Investor sentiment towards the NZD received a further boost after the People’s Bank of China (PBoC) held its benchmark Loan Prime Rates steady on Monday, leaving the one-year rate at 3.10% and the five-year rate at 3.60%. The decision signaled stability in monetary policy from China, New Zealand’s top trading partner, and helped maintain investor confidence in the region’s economic prospects.
Adding to the positive tone, the White House announced exemptions for several key technology products—primarily manufactured in China—from the latest round of proposed reciprocal tariffs. The move was seen as a concession aimed at easing trade tensions and is likely to benefit New Zealand indirectly by preserving trade flow stability with China.
However, tensions remain elevated. The US has imposed tariffs on Chinese vessels docking at American ports, a decision that could significantly disrupt global shipping logistics and intensify the US-China trade standoff.

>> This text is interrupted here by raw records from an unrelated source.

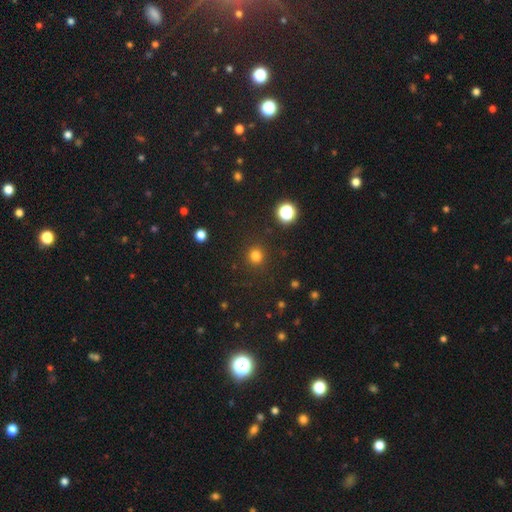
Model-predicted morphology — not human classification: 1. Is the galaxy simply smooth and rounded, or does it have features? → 79% smooth, 17% star or artifact, 4% featured or disk.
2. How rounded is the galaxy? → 94% round, 5% in between, 1% cigar-shaped.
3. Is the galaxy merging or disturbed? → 90% none, 6% minor disturbance, 3% major disturbance, 1% merger.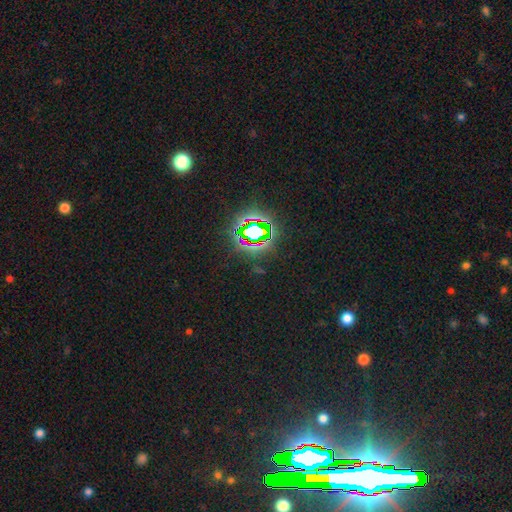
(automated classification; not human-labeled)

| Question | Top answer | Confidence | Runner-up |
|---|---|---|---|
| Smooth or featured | star or artifact | 79% | smooth (13%) |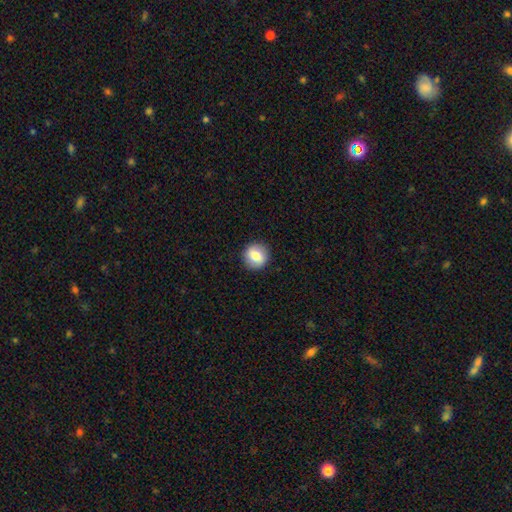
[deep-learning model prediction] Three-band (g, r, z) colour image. It shows a smooth galaxy with no disk features (74%) that is round (89%). Merging: none (90%).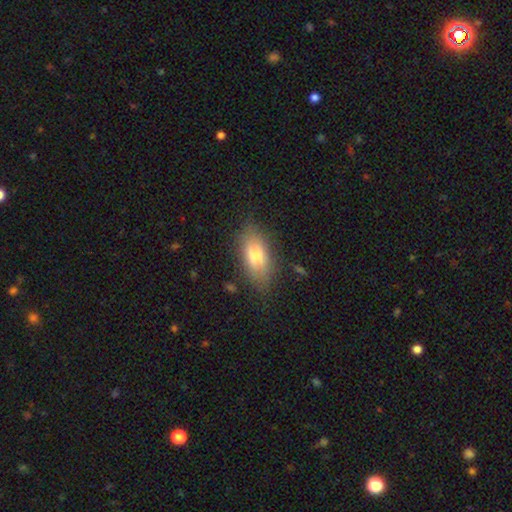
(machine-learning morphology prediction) smooth_or_featured: smooth (p=0.75) [alt: featured or disk p=0.17]
how_rounded: in between (p=0.85) [alt: cigar-shaped p=0.12]
merging: none (p=0.74) [alt: minor disturbance p=0.19]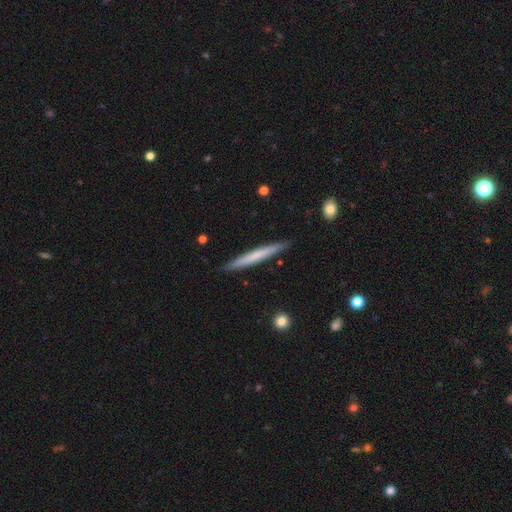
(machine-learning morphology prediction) A smooth galaxy with no disk features (58%) that is cigar-shaped (97%).

Vote fractions:
- Smooth or featured? smooth: 58% / featured or disk: 37% / star or artifact: 5%
- How rounded? cigar-shaped: 97% / in between: 2% / round: 1%
- Merging? none: 90% / minor disturbance: 7% / major disturbance: 1% / merger: 1%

On the political front, speculation swirled last week after reports emerged that President Donald Trump is increasingly dissatisfied with Federal Reserve Chair Jerome Powell’s leadership, even exploring the possibility of removing him. While markets initially brushed off the rumors, White House economic adviser Kevin Hassett later confirmed Trump is weighing his options, introducing an element of uncertainty into monetary policy outlooks.
Meanwhile, the US Dollar Index (DXY) plunged over 0.50%, trading around 98.50—its lowest level since April 2022—adding further fuel to the NZD/USD rally. With growing doubts over US economic leadership and global trade tensions, the Kiwi appears well-positioned to retain support in the near term, barring any sudden shifts in geopolitical or monetary dynamics.